Description of the task: Search the records for the string "Tabela" and copy every line where it turns up.

*** Task input

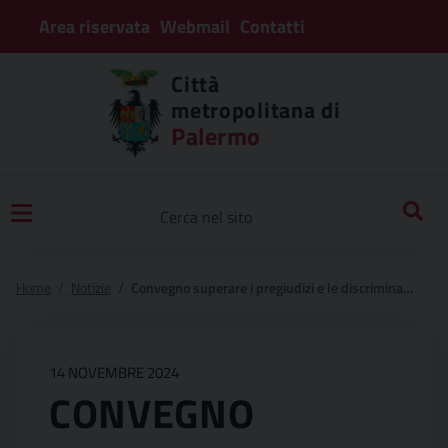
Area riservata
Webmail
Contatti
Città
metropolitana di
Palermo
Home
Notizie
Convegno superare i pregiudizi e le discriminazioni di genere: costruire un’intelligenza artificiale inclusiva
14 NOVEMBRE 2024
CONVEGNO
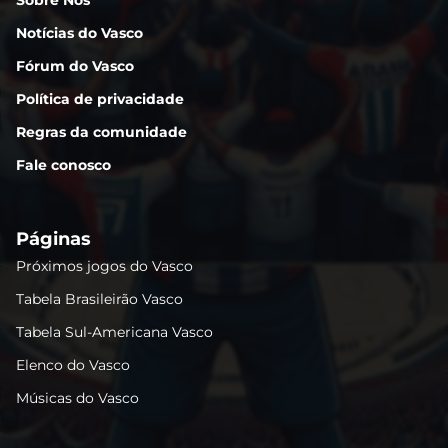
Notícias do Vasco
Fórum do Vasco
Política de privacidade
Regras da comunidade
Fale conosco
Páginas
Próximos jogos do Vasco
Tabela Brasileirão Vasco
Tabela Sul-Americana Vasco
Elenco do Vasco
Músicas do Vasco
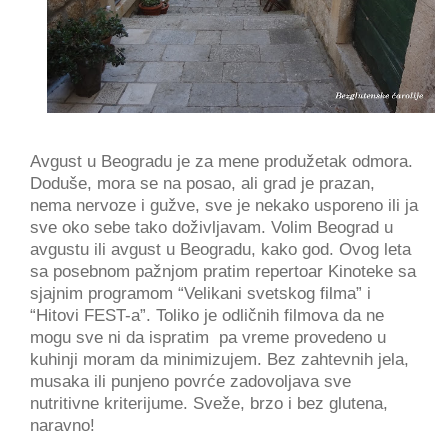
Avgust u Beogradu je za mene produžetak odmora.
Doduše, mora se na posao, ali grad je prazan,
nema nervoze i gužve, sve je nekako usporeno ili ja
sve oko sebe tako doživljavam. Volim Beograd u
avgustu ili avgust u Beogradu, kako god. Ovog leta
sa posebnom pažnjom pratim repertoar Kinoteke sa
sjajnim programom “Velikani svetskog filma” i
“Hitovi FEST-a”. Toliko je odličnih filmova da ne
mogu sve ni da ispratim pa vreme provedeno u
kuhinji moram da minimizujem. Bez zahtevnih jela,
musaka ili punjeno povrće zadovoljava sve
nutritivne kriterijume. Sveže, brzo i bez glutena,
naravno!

******
*** Task input

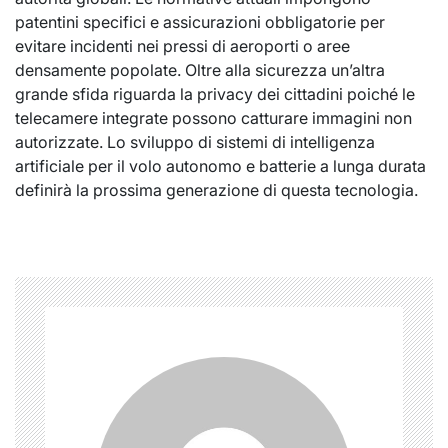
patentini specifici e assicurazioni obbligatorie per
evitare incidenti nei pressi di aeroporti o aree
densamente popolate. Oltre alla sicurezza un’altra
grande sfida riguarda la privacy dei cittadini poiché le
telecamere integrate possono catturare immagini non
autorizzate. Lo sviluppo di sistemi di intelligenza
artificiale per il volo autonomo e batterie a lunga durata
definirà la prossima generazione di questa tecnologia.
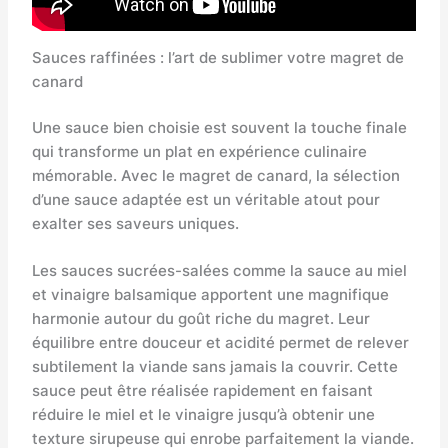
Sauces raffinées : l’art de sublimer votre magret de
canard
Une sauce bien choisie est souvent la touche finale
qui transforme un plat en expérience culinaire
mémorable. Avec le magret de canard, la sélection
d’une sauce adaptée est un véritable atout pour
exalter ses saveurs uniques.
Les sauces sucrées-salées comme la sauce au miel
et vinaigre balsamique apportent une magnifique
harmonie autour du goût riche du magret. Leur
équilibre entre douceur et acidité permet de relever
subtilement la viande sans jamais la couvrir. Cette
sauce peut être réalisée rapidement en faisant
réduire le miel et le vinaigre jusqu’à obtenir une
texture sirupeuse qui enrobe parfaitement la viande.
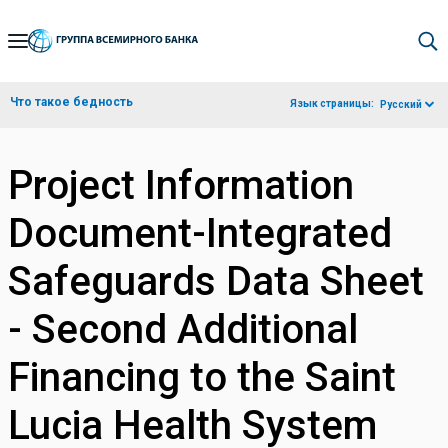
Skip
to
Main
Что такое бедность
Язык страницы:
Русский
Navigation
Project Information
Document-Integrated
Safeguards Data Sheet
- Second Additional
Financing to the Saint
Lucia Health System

******

Result:
Tabela Brasileirão Vasco
Tabela Sul-Americana Vasco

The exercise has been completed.